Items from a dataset
————————

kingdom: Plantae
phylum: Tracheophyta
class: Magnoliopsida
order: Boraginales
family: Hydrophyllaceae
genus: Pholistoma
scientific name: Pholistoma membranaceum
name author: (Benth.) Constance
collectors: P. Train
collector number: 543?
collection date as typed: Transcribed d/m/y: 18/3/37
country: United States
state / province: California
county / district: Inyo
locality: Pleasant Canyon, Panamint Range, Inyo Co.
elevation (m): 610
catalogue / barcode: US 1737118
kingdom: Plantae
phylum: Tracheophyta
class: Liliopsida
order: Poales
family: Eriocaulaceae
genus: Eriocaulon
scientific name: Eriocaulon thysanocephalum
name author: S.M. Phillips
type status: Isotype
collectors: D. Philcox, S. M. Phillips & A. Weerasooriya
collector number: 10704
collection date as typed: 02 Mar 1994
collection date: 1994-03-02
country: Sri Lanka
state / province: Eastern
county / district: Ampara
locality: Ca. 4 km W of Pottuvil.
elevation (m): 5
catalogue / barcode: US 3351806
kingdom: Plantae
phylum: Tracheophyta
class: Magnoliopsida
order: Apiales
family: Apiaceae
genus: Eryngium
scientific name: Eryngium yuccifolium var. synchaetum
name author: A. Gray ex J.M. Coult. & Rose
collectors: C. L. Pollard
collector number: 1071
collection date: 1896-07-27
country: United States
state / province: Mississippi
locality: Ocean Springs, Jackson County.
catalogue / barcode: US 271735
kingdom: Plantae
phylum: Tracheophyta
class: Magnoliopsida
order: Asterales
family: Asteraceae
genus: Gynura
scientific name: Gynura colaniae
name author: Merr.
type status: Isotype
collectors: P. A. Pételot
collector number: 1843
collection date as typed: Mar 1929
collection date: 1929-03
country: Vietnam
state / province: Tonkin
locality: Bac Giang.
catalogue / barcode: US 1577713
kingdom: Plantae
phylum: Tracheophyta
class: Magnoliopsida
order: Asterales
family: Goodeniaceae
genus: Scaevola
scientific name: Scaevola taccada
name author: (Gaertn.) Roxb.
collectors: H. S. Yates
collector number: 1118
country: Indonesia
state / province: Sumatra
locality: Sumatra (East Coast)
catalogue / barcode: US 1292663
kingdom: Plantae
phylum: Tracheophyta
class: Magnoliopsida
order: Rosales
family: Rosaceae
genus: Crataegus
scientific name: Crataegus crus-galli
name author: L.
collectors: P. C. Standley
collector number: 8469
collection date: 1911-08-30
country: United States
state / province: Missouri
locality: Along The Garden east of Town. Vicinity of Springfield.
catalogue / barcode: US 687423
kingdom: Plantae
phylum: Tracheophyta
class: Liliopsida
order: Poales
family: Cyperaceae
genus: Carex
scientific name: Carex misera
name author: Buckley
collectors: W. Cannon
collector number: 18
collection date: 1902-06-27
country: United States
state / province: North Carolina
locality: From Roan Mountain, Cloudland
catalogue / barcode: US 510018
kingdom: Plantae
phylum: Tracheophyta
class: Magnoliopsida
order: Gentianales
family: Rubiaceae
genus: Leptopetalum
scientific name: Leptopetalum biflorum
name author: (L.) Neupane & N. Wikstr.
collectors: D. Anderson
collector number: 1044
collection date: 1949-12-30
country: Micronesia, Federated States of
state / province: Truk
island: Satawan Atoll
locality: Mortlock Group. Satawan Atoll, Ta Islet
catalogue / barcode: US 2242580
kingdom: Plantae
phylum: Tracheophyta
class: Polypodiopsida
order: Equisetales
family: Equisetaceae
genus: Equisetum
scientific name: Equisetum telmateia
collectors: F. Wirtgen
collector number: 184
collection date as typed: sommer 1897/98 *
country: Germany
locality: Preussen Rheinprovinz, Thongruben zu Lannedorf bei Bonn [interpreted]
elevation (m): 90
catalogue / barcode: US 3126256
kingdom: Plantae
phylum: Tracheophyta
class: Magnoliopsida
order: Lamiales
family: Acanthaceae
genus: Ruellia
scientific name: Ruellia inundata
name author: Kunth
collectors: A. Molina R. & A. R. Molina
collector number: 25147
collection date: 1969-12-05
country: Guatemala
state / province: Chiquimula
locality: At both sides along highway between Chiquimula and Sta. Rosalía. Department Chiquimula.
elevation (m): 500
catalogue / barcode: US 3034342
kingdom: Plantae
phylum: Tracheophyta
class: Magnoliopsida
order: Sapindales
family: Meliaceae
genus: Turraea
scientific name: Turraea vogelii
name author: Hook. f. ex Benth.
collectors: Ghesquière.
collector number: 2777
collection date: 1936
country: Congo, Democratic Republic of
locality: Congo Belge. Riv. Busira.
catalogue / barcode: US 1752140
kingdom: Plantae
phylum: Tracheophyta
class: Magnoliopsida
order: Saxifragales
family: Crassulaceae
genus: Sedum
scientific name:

————————

Copy out all of the records above, line for line and without any changes.

Result for this exercise:
kingdom: Plantae
phylum: Tracheophyta
class: Magnoliopsida
order: Boraginales
family: Hydrophyllaceae
genus: Pholistoma
scientific name: Pholistoma membranaceum
name author: (Benth.) Constance
collectors: P. Train
collector number: 543?
collection date as typed: Transcribed d/m/y: 18/3/37
country: United States
state / province: California
county / district: Inyo
locality: Pleasant Canyon, Panamint Range, Inyo Co.
elevation (m): 610
catalogue / barcode: US 1737118
kingdom: Plantae
phylum: Tracheophyta
class: Liliopsida
order: Poales
family: Eriocaulaceae
genus: Eriocaulon
scientific name: Eriocaulon thysanocephalum
name author: S.M. Phillips
type status: Isotype
collectors: D. Philcox, S. M. Phillips & A. Weerasooriya
collector number: 10704
collection date as typed: 02 Mar 1994
collection date: 1994-03-02
country: Sri Lanka
state / province: Eastern
county / district: Ampara
locality: Ca. 4 km W of Pottuvil.
elevation (m): 5
catalogue / barcode: US 3351806
kingdom: Plantae
phylum: Tracheophyta
class: Magnoliopsida
order: Apiales
family: Apiaceae
genus: Eryngium
scientific name: Eryngium yuccifolium var. synchaetum
name author: A. Gray ex J.M. Coult. & Rose
collectors: C. L. Pollard
collector number: 1071
collection date: 1896-07-27
country: United States
state / province: Mississippi
locality: Ocean Springs, Jackson County.
catalogue / barcode: US 271735
kingdom: Plantae
phylum: Tracheophyta
class: Magnoliopsida
order: Asterales
family: Asteraceae
genus: Gynura
scientific name: Gynura colaniae
name author: Merr.
type status: Isotype
collectors: P. A. Pételot
collector number: 1843
collection date as typed: Mar 1929
collection date: 1929-03
country: Vietnam
state / province: Tonkin
locality: Bac Giang.
catalogue / barcode: US 1577713
kingdom: Plantae
phylum: Tracheophyta
class: Magnoliopsida
order: Asterales
family: Goodeniaceae
genus: Scaevola
scientific name: Scaevola taccada
name author: (Gaertn.) Roxb.
collectors: H. S. Yates
collector number: 1118
country: Indonesia
state / province: Sumatra
locality: Sumatra (East Coast)
catalogue / barcode: US 1292663
kingdom: Plantae
phylum: Tracheophyta
class: Magnoliopsida
order: Rosales
family: Rosaceae
genus: Crataegus
scientific name: Crataegus crus-galli
name author: L.
collectors: P. C. Standley
collector number: 8469
collection date: 1911-08-30
country: United States
state / province: Missouri
locality: Along The Garden east of Town. Vicinity of Springfield.
catalogue / barcode: US 687423
kingdom: Plantae
phylum: Tracheophyta
class: Liliopsida
order: Poales
family: Cyperaceae
genus: Carex
scientific name: Carex misera
name author: Buckley
collectors: W. Cannon
collector number: 18
collection date: 1902-06-27
country: United States
state / province: North Carolina
locality: From Roan Mountain, Cloudland
catalogue / barcode: US 510018
kingdom: Plantae
phylum: Tracheophyta
class: Magnoliopsida
order: Gentianales
family: Rubiaceae
genus: Leptopetalum
scientific name: Leptopetalum biflorum
name author: (L.) Neupane & N. Wikstr.
collectors: D. Anderson
collector number: 1044
collection date: 1949-12-30
country: Micronesia, Federated States of
state / province: Truk
island: Satawan Atoll
locality: Mortlock Group. Satawan Atoll, Ta Islet
catalogue / barcode: US 2242580
kingdom: Plantae
phylum: Tracheophyta
class: Polypodiopsida
order: Equisetales
family: Equisetaceae
genus: Equisetum
scientific name: Equisetum telmateia
collectors: F. Wirtgen
collector number: 184
collection date as typed: sommer 1897/98 *
country: Germany
locality: Preussen Rheinprovinz, Thongruben zu Lannedorf bei Bonn [interpreted]
elevation (m): 90
catalogue / barcode: US 3126256
kingdom: Plantae
phylum: Tracheophyta
class: Magnoliopsida
order: Lamiales
family: Acanthaceae
genus: Ruellia
scientific name: Ruellia inundata
name author: Kunth
collectors: A. Molina R. & A. R. Molina
collector number: 25147
collection date: 1969-12-05
country: Guatemala
state / province: Chiquimula
locality: At both sides along highway between Chiquimula and Sta. Rosalía. Department Chiquimula.
elevation (m): 500
catalogue / barcode: US 3034342
kingdom: Plantae
phylum: Tracheophyta
class: Magnoliopsida
order: Sapindales
family: Meliaceae
genus: Turraea
scientific name: Turraea vogelii
name author: Hook. f. ex Benth.
collectors: Ghesquière.
collector number: 2777
collection date: 1936
country: Congo, Democratic Republic of
locality: Congo Belge. Riv. Busira.
catalogue / barcode: US 1752140
kingdom: Plantae
phylum: Tracheophyta
class: Magnoliopsida
order: Saxifragales
family: Crassulaceae
genus: Sedum
scientific name:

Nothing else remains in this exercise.